Not so with the comic book genre. Wonder Woman was created in 1942, and in that very same issue she fell in love with Steve Trevor. The feelings were returned, and the couple have carried on a romantic relationship. In the 1960s and 1970s the Invisible Woman and Jean Grey were similarly able to have marriages, with both women eventually marrying. Interestingly, in all three cases the women were more powerful than their mates.

Batgirl, Supergirl, and Black Cat have all had more complicated romances, but they have had relationships. And in no case have they lost their powers because of the fact that they were allowing themselves to love. With these women, too, they have been more powerful than most of their romantic interests.

In this regard, the development of the superheroine has been a tremendous step forward for women. That a woman could have both her full abilities and a romantic partner would have been unthinkable before the twentieth century.
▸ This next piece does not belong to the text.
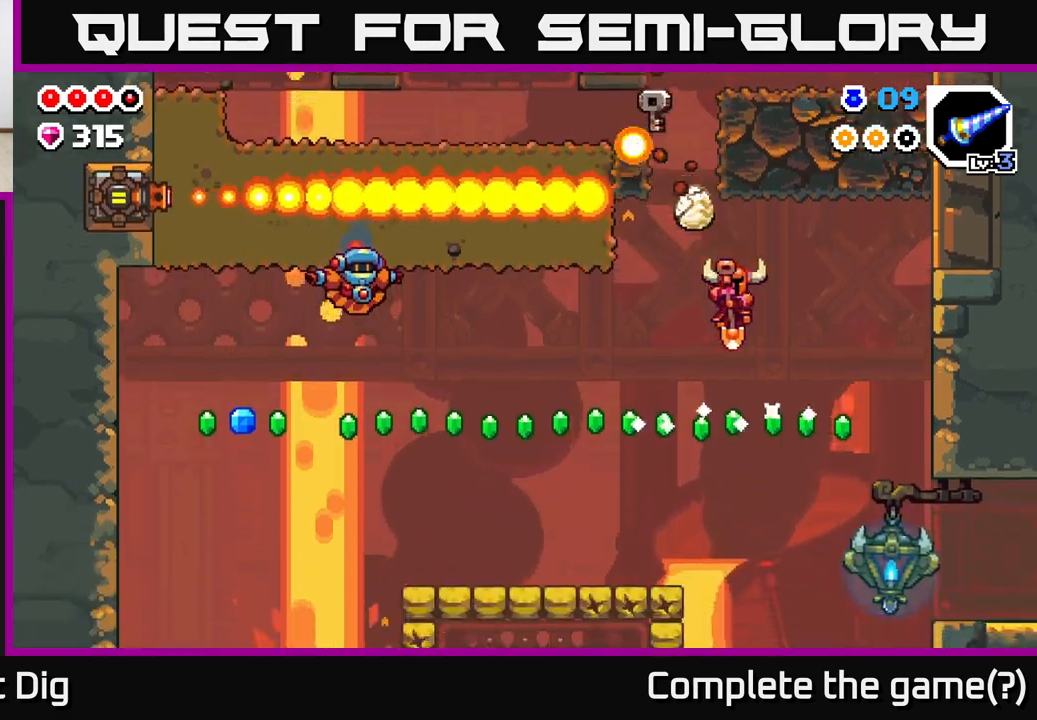
{"buttons": [], "left_stick": "center", "right_stick": "center", "events": [[467, "left_stick", "center"]]}
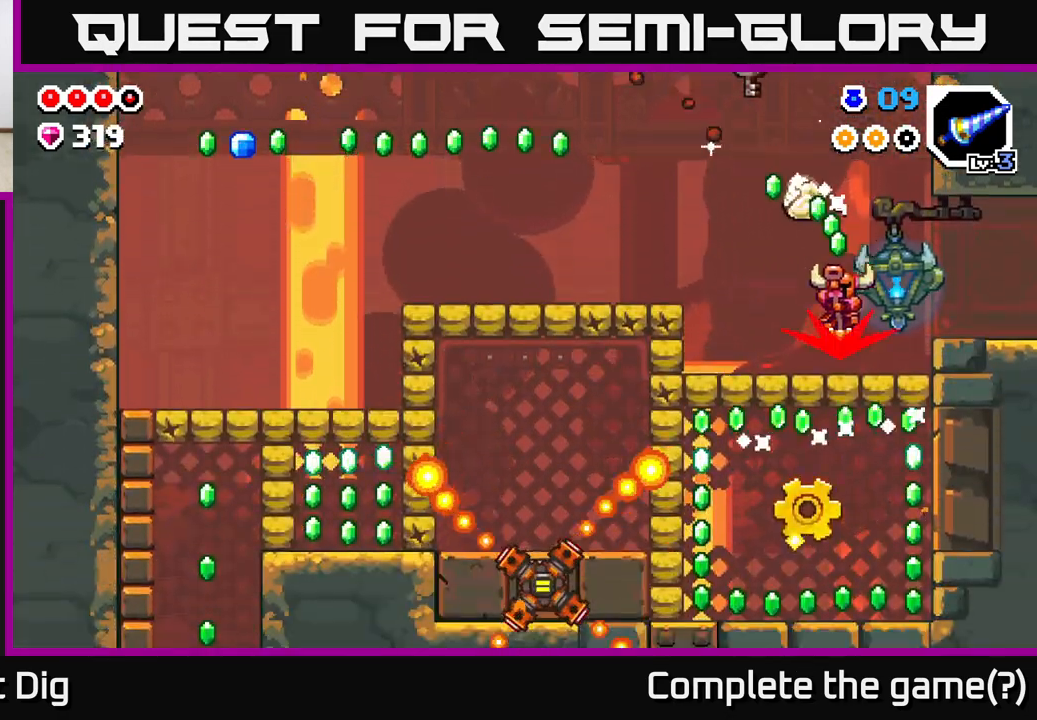
{"buttons": [], "left_stick": "right", "right_stick": "center", "events": [[50, "left_stick", "right"], [117, "A", "down"], [183, "A", "up"]]}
The functional fixedness of women's perception; as either intelligent and forceful or a wife and mother was ingrained not just into the public's thoughts of their heroines but of society's thinking toward women in general.

That a woman could be more powerful than her man would have been unthinkable up until the last few decades. In our society, the thought that a woman could be better, at anything, than a man continues to be an issue. I just watched Hancock again, and there is a scene where Charlize Theron asks her husband to open a bottle she is having trouble with. It's silly, and I laughed at the irony. But the scene is so honest it's also frightening.

With all the advances being made, there is still one point in which women are well behind the men - intelligence. Mr. Fantastic's powers are no match for his wife, but he is a powerful mutant in his own right. On the other hand, he is possibly the smartest human in the Marvel universe while the Invisible Woman was a model before she became part of the Fantastic Four. His brains are why he is the team leader. Similarly Cyclops is generally portrayed as more intelligent than the more powerful Jean Grey and he is the field leader of the X-Men. Wonder Woman defers to Steve, despite the fact that she is supposed to be more intelligent than him. Supergirl is the immature cousin of Superman. Black Cat is the ethically challenged sometime partner of Spider-Man. Batgirl only became intelligent when she was crippled. Comic heroines have moved perceptions of women well beyond their mythological role models but they still have some distance to go.